Drastic emulator on a Surface Duo or Surface Duo 2 with a controller-grip. Best gaming emulation experience you can get for DS games.
@@BrandonFrisbyor you could just buy a 3ds
You will have gaming controls nor performance. Despite the cool form factor it is sadly not suitable for DS emulation.
Perfect video to watch with my morning tea
I'm a Surface Duo user. Even with a more modern touch OS like Android 12L, a lot of apps still do not have their UX optimized due to the niche market share. Battery consumption for dual screens is also a big problem. But still, multitasking is a killer feature and I still use it everyday, despite its battery is getting old and Microsoft no longer updates it.
Back when tech was fun. I remember really wanting one of these.
I kinda want one to try and stick a modern CPU in.

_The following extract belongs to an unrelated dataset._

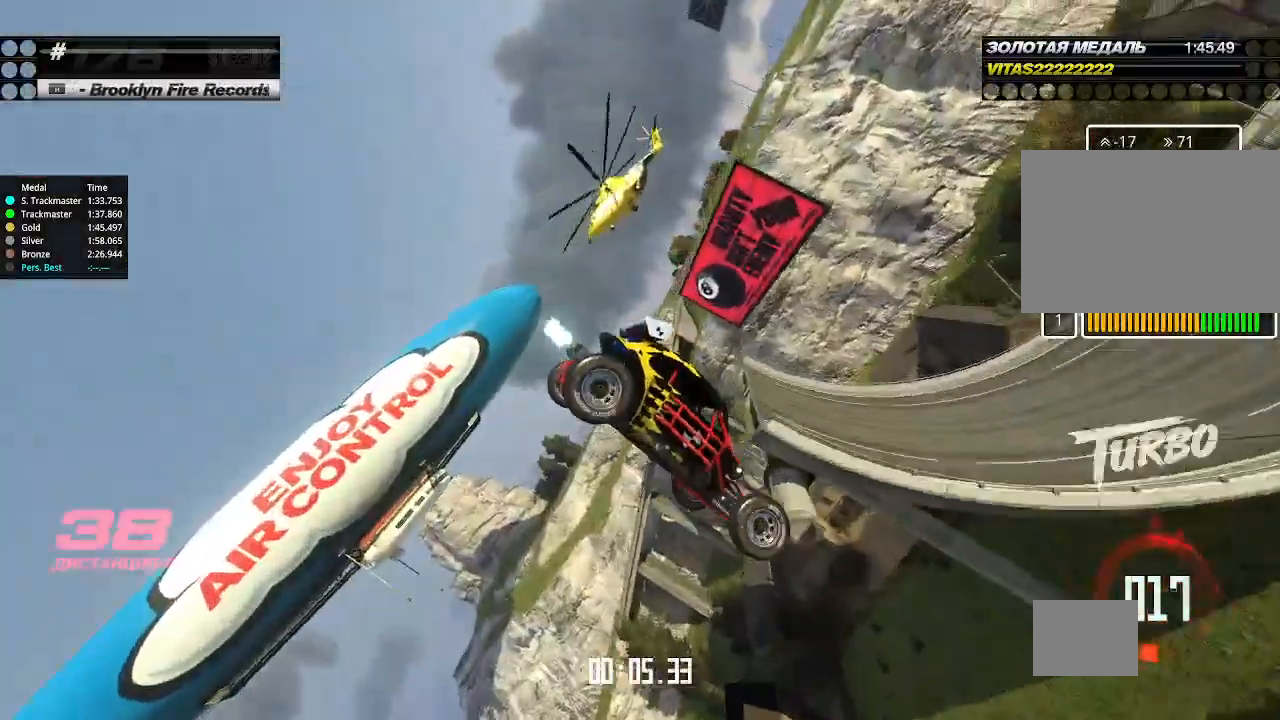
{"keys": ["right", "up"], "events": []}
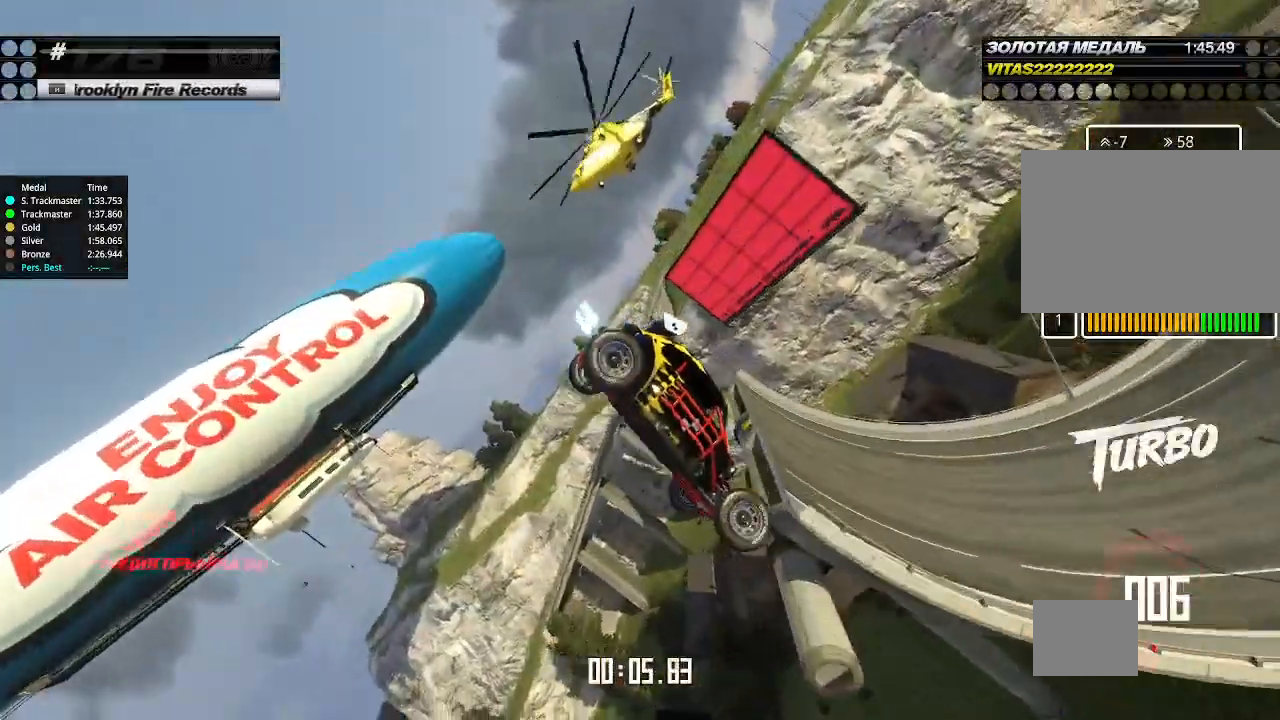
{"keys": ["left", "up"], "events": [[467, "left", "down"], [467, "right", "up"]]}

Ahhh 2010, when things were “futuristic” but obsolete. Even how we thought the future would be was obsolete 😅
That microphone transition "this is what it sounds like" caught me off guard and I spit out my soda lol What a truly terrible sound.
the one thing that I like with old hardware is that it is very durable. Works after 10 or 15 years. My 2 year old macbook (bought for a few thousand dollars) has dying screen and battery. I have a 15 year old laptop and it just works and I think it will work for another 10 years or more.